Assignment: Output verbatim the line with "hfov_deg: 73.9" together with every line beneath it, ending at the last line of the entries.

Data excerpts
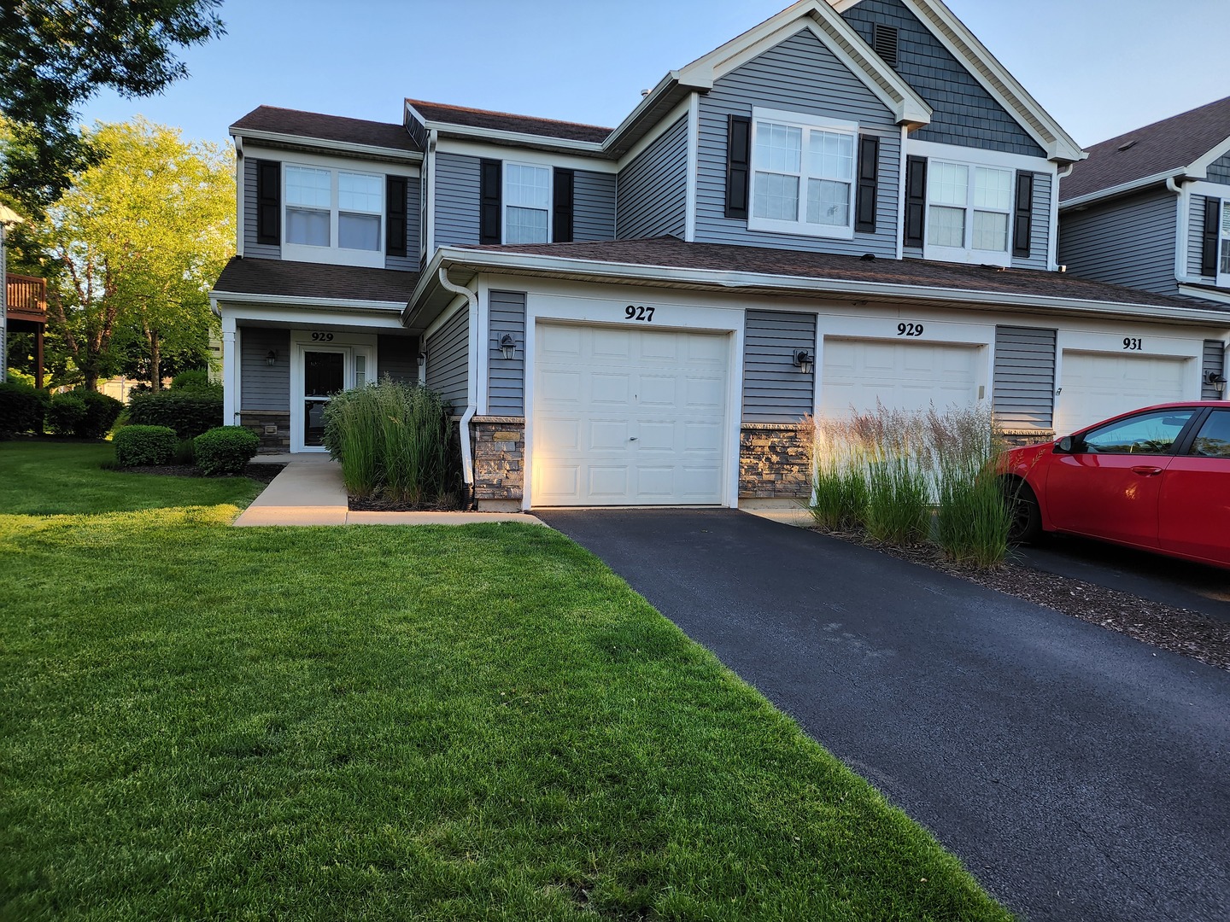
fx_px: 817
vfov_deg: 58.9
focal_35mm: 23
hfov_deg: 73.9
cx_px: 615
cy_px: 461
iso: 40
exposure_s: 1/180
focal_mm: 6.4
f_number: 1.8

Output:
hfov_deg: 73.9
cx_px: 615
cy_px: 461
iso: 40
exposure_s: 1/180
focal_mm: 6.4
f_number: 1.8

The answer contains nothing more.